I would like to create a FastAPI application for my image classification model. But when I upload the image file, it can not make predictions, because my model is setting the image as (256,256)
, but the image that gets uploaded is not (256,256)
. How can I resize the image after uploading and before getting predictions?
from fastapi import FastAPI, File, UploadFile
from fastapi.middleware.cors import CORSMiddleware
import uvicorn
import numpy as np
from io import BytesIO
from PIL import Image
import tensorflow as tf
app = FastAPI()
MODEL = tf.keras.models.load_model("D:/Works/M.6/New Soil/Classification/Model/SoilModel.h5")
CLASS_NAMES = ["Clay", "Loam", "Red","Sandy"]
@app.get("/home")
async def ping():
return "Hello, Welcome to CropChat"
def read_file_as_image(data) -> np.ndarray:
image = np.array(Image.open(BytesIO(data)))
return image
@app.post("/predict")
async def predict(
file: UploadFile = File(...)
):
image = read_file_as_image(await file.read())

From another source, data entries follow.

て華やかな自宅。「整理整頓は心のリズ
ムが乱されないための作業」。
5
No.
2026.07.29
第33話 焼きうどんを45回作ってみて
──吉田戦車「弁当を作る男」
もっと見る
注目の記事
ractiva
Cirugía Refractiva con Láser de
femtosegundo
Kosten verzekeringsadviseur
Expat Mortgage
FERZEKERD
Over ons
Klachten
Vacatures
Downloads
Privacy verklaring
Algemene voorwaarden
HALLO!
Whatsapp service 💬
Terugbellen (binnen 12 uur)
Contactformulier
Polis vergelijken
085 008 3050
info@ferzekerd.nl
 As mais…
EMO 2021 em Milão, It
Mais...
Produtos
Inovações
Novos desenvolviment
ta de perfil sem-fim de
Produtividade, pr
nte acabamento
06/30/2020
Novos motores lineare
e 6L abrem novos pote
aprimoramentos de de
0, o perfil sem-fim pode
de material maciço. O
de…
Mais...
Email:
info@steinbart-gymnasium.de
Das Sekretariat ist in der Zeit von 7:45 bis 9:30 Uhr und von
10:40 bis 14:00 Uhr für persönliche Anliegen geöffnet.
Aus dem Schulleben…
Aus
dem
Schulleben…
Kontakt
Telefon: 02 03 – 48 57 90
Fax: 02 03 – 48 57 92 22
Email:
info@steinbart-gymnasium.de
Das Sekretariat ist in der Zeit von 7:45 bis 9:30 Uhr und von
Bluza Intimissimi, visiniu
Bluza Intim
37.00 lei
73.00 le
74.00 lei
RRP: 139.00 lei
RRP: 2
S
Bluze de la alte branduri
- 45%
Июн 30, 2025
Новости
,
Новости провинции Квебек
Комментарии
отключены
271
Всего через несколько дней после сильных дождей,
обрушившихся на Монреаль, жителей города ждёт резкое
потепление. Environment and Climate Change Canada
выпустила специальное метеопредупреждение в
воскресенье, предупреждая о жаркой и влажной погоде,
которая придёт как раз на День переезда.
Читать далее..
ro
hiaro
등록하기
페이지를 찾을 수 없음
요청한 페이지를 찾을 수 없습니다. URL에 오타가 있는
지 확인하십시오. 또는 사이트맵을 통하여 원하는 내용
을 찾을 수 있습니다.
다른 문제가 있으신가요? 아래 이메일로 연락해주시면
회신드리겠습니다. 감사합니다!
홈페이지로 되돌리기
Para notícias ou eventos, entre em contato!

img_batch = np.expand_dims(image, 0)
predictions = MODEL.predict(img_batch)
predicted_class = CLASS_NAMES[np.argmax(predictions[0])]
confidence = np.max(predictions[0])
return {
'class': predicted_class,
'confidence': float(confidence)
}
if __name__ == "__main__":
uvicorn.run(app, host='localhost', port=8000)
I tried to use image.resize
, but it doesn't work.
If you guys have some recommendations for my code please let me know. Thank you.